» **PROBLEM REQUIREMENTS**
Please return every line in the entries below with the word "Example" in it.
Segment Start: DATA
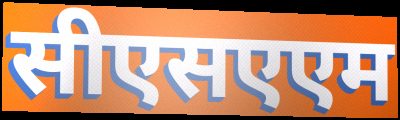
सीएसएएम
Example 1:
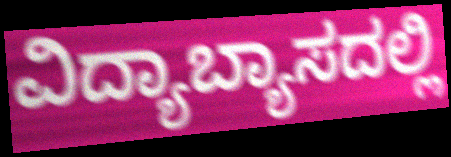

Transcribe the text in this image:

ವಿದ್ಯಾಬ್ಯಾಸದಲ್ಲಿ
Segment End: DATA
Segment Start: DATA
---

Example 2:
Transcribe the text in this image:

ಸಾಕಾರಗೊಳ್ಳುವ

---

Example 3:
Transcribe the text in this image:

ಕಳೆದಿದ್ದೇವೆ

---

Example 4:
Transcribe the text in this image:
Segment End: DATA
Segment Start: DATA
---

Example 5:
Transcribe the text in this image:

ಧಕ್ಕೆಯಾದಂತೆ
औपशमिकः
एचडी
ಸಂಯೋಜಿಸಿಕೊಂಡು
Segment End: DATA
» **RESPONSE AREA**
Example 1:
Example 2:
Example 3:
Example 4:
Example 5:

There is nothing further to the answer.